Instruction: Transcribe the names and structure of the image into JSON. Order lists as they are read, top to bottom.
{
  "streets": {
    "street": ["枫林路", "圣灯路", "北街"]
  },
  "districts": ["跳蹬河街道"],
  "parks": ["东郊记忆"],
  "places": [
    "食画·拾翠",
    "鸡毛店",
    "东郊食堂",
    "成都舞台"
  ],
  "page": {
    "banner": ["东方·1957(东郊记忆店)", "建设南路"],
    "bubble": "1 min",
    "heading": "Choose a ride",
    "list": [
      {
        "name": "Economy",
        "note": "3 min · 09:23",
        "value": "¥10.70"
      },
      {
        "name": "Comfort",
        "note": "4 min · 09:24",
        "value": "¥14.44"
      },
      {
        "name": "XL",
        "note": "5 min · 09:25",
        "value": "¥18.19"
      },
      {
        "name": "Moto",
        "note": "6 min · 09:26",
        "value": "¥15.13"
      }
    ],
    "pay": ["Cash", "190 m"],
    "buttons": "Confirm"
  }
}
────
Task item
When you answer, output all of the material exactly as it appears above.

Task output
Instruction: Transcribe the names and structure of the image into JSON. Order lists as they are read, top to bottom.
{
  "streets": {
    "street": ["枫林路", "圣灯路", "北街"]
  },
  "districts": ["跳蹬河街道"],
  "parks": ["东郊记忆"],
  "places": [
    "食画·拾翠",
    "鸡毛店",
    "东郊食堂",
    "成都舞台"
  ],
  "page": {
    "banner": ["东方·1957(东郊记忆店)", "建设南路"],
    "bubble": "1 min",
    "heading": "Choose a ride",
    "list": [
      {
        "name": "Economy",
        "note": "3 min · 09:23",
        "value": "¥10.70"
      },
      {
        "name": "Comfort",
        "note": "4 min · 09:24",
        "value": "¥14.44"
      },
      {
        "name": "XL",
        "note": "5 min · 09:25",
        "value": "¥18.19"
      },
      {
        "name": "Moto",
        "note": "6 min · 09:26",
        "value": "¥15.13"
      }
    ],
    "pay": ["Cash", "190 m"],
    "buttons": "Confirm"
  }
}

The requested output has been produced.